Fractional Factorial Designs

When a full $2^k$ factorial has too many runs — 7 factors already means $128$ runs — a fractional factorial design runs only a carefully chosen subset. Under effect sparsity (a few factors dominate), a fraction lets you screen many factors cheaply, at the cost of some effects being tangled together.

The $2^{k-p}$ fraction

A $2^{k-p}$ design uses a $1/2^{p}$ fraction of the full $2^k$ factorial. For example, $2^{5-2}$ studies $5$ factors in just $2^{3} = 8$ runs instead of $32$ .

You build the fraction by choosing $p$ design generators: extra factors are assigned to interaction columns of a smaller full factorial. For a $2^{3-1}$ we start from a full $2^2$ in $A, B$ and set the third factor via the generator $C = AB$ .

The defining relation and aliasing

Each generator implies a word in the defining relation. From $C = AB$ , multiply both sides by $C$ (recall $C \cdot C = I$ , the identity column of all $+1$ ):

$I = ABC.$

The defining relation lists all such words (for multiple generators, include all their products). To find what an effect is aliased (confounded) with, multiply it by every word in the defining relation. Aliased effects are estimated by the same contrast column, so they cannot be separated:

$A = A \cdot ABC = BC, \qquad B = AC, \qquad C = AB.$

Here each main effect is aliased with a two-factor interaction. You estimate $A + BC$ as a single quantity; if the interaction is negligible, the estimate is “really” the main effect.

Resolution

The resolution of a design is the length of the shortest word in the defining relation. It summarizes how badly effects are confounded:

Resolution III — main effects aliased with two-factor interactions ( $I = ABC$ ). Cheapest screening; risky if interactions are active.
Resolution IV — main effects clear of two-factor interactions, but two-factor interactions aliased with each other (shortest word has length 4).
Resolution V — main effects and two-factor interactions all clear of each other; two-factor interactions only aliased with three-factor interactions (shortest word length 5).

Higher resolution costs more runs but tangles fewer important effects.

Worked example: a $2^{3-1}$ half fraction

Three factors in $4$ runs, generator $C = AB$ , defining relation $I = ABC$ (Resolution III). Start from the full $2^2$ in $A, B$ and compute $C = A \times B$ :

Run	$A$	$B$	$C = AB$
1	$-1$	$-1$	$+1$
2	$+1$	$-1$	$-1$
3	$-1$	$+1$	$-1$
4	$+1$	$+1$	$+1$

The four runs are therefore $(-,-,+),\ (+,-,-),\ (-,+,-),\ (+,+,+)$ .
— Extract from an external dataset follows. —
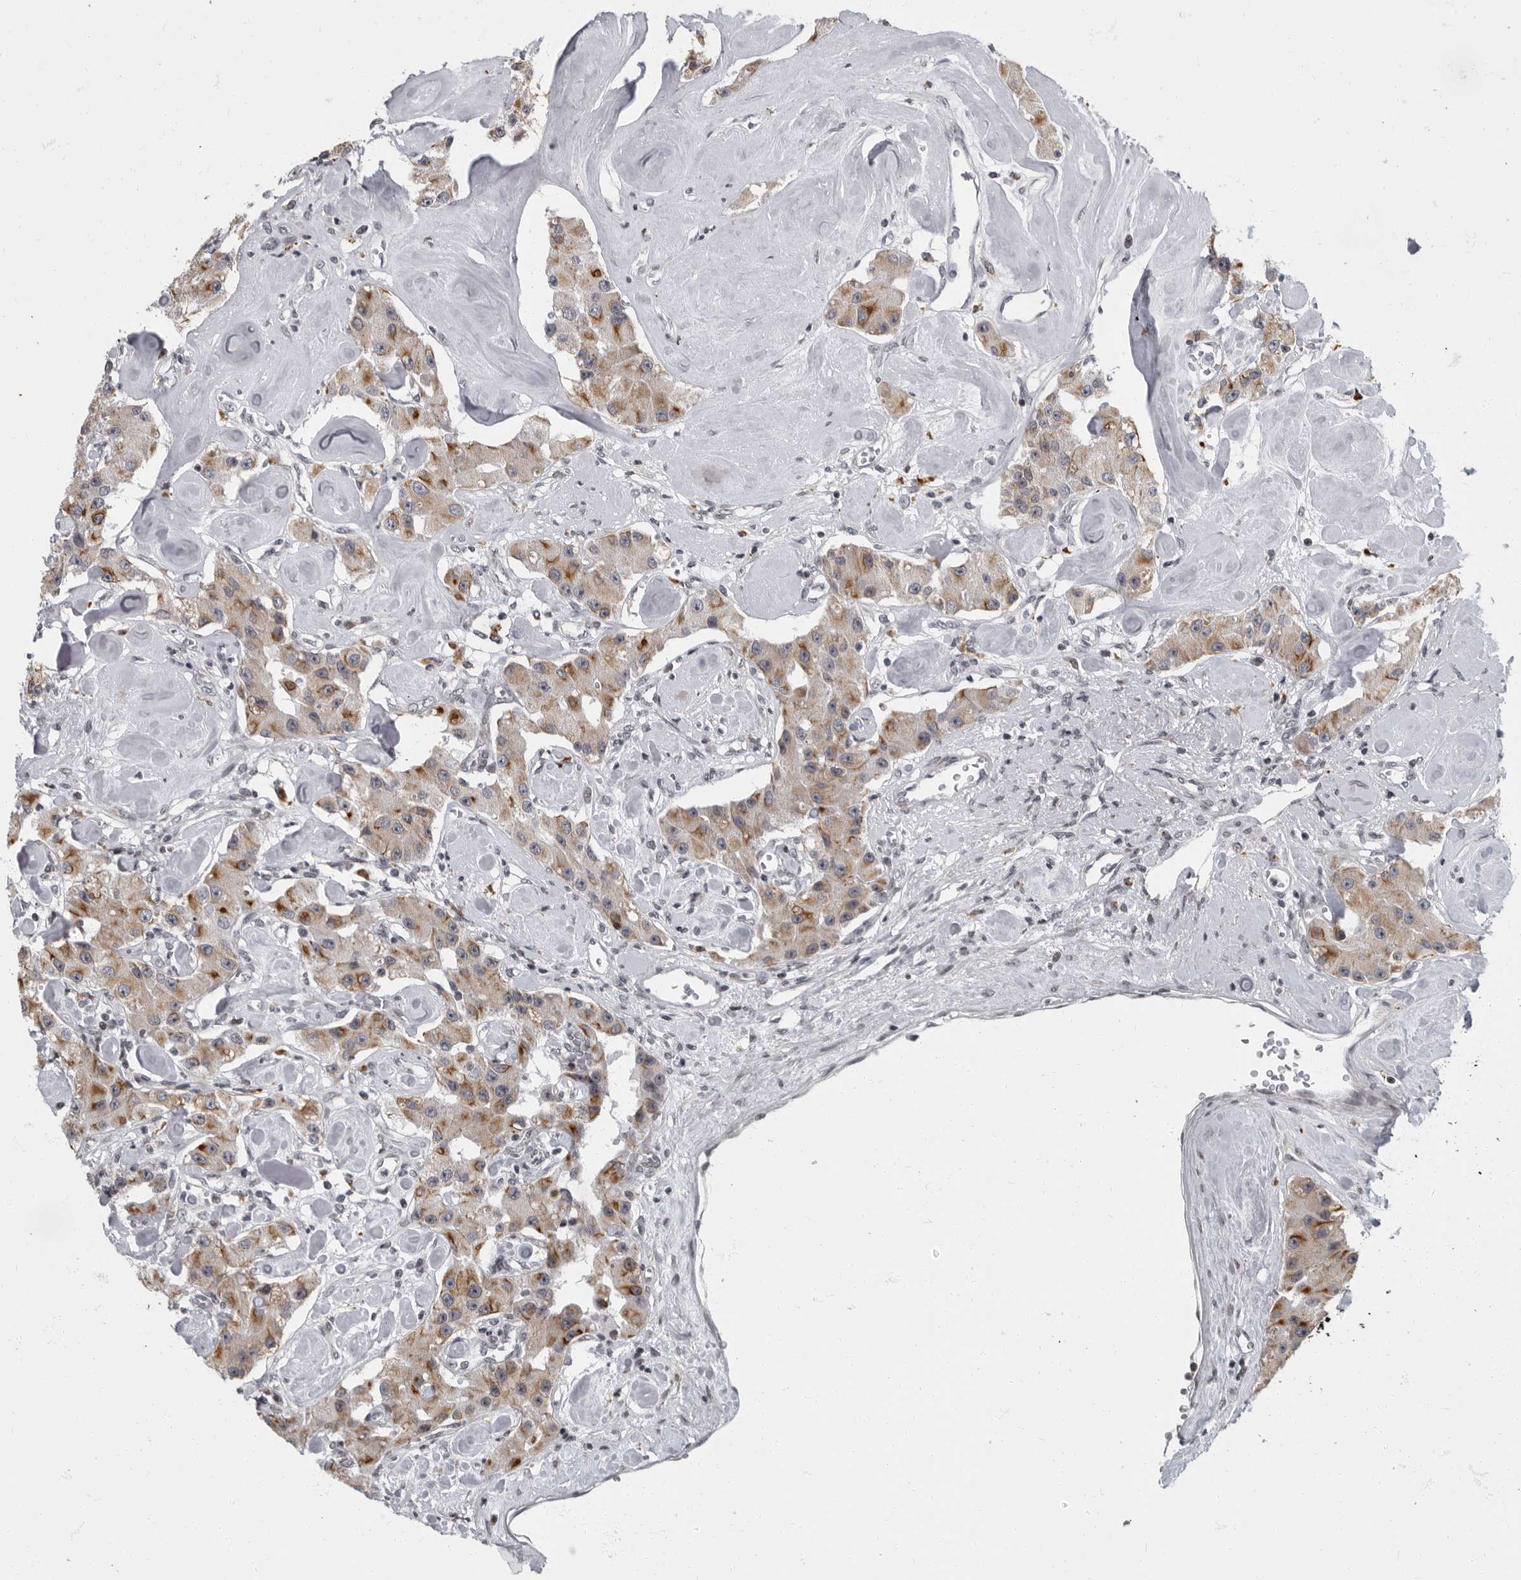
{"staining": {"intensity": "moderate", "quantity": "25%-75%", "location": "cytoplasmic/membranous"}, "tissue": "carcinoid", "cell_type": "Tumor cells", "image_type": "cancer", "snomed": [{"axis": "morphology", "description": "Carcinoid, malignant, NOS"}, {"axis": "topography", "description": "Pancreas"}], "caption": "Protein staining demonstrates moderate cytoplasmic/membranous expression in approximately 25%-75% of tumor cells in malignant carcinoid.", "gene": "EVI5", "patient": {"sex": "male", "age": 41}}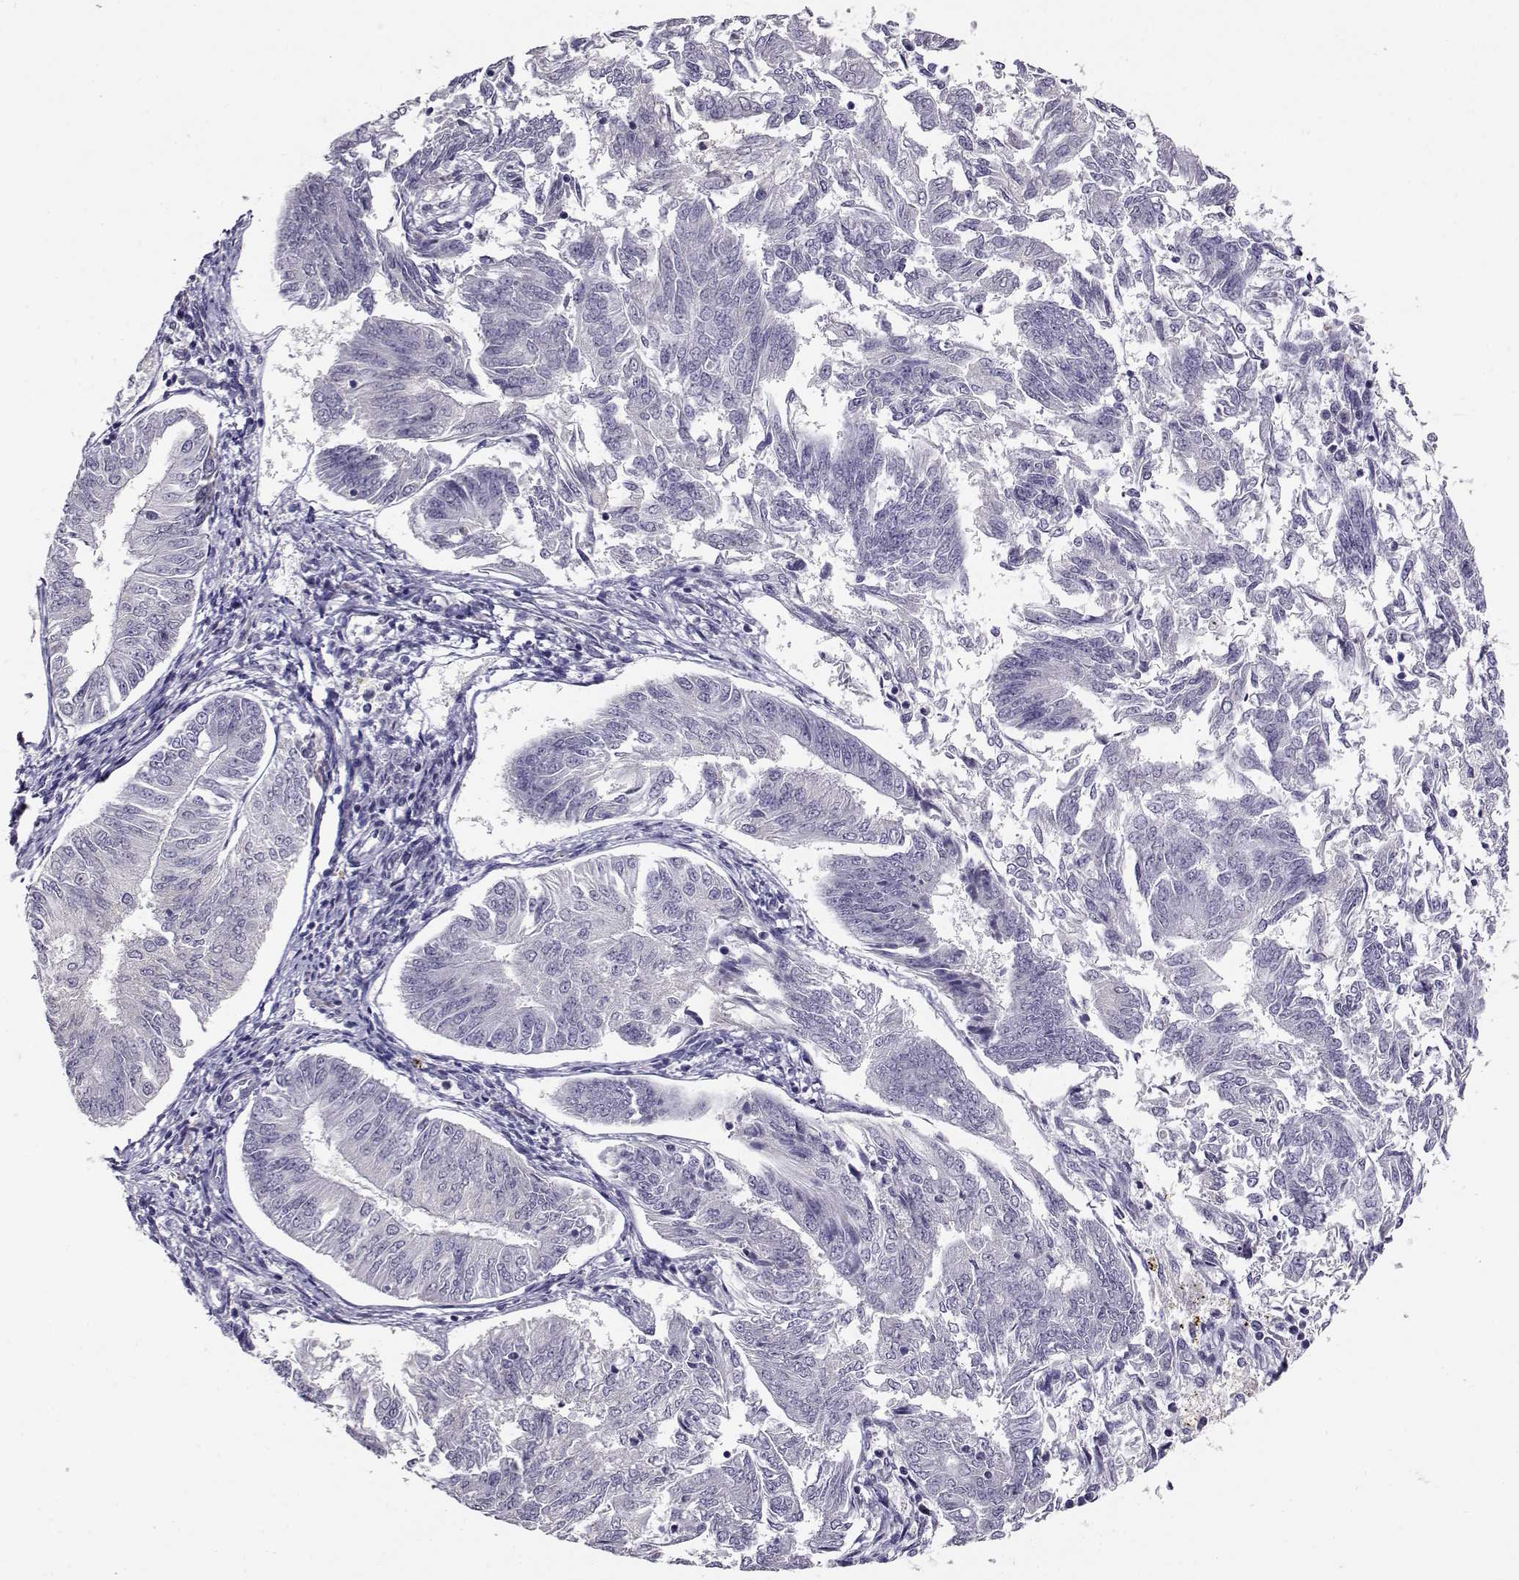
{"staining": {"intensity": "negative", "quantity": "none", "location": "none"}, "tissue": "endometrial cancer", "cell_type": "Tumor cells", "image_type": "cancer", "snomed": [{"axis": "morphology", "description": "Adenocarcinoma, NOS"}, {"axis": "topography", "description": "Endometrium"}], "caption": "High magnification brightfield microscopy of endometrial adenocarcinoma stained with DAB (3,3'-diaminobenzidine) (brown) and counterstained with hematoxylin (blue): tumor cells show no significant positivity.", "gene": "RHOXF2", "patient": {"sex": "female", "age": 58}}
Alias structure (multiply each effect by $ABC$ ):

$A = BC, \qquad B = AC, \qquad C = AB.$

So the contrast we call “the $A$ effect” actually estimates $A + BC$ , and likewise for $B$ and $C$ . Only if the two-factor interactions are small can we read the contrasts as clean main effects — the standard screening assumption.

In code

R

library(FrF2)
# 5 factors in 8 runs: a 2^{5-2} fractional factorial
d <- FrF2(nruns = 8, nfactors = 5, randomize = FALSE)
head(d)

# Show which effects are aliased with which
aliases(lm(rnorm(8) ~ (.)^3, data = d))
# Prints the defining relation / alias chains, e.g. D = AB, E = AC, ...

Python

from pyDOE3 import fracfact

# 2^{3-1}: factor c is generated as c = a*b  -> low-res half fraction
d = fracfact("a b ab")
print(d)
# [[-1 -1  1]
#  [ 1 -1 -1]
#  [-1  1 -1]
#  [ 1  1  1]]   columns a, b, c=ab  (matches the worked example)

Julia

# Construct the 2^{3-1} fraction by hand from sign columns
A = [-1,  1, -1,  1]
B = [-1, -1,  1,  1]
C = A .* B                 # generator C = AB
design = hcat(A, B, C)
# 4×3 matrix; rows are the runs (-,-,+), (+,-,-), (-,+,-), (+,+,+)

# Verify the defining relation I = ABC (all +1) and the aliases A=BC, etc.
all(A .* B .* C .== 1)     # true  -> I = ABC
A == B .* C                # true  -> A aliased with BC

Why it matters for statistics

Fractional factorials make large screening studies affordable: they identify the vital few factors from the trivial many with a fraction of the runs. Understanding generators, the defining relation, aliasing, and resolution tells you exactly which effects you can trust and which are confounded — essential for the early, exploratory stage of experimentation before committing resources to a focused follow-up.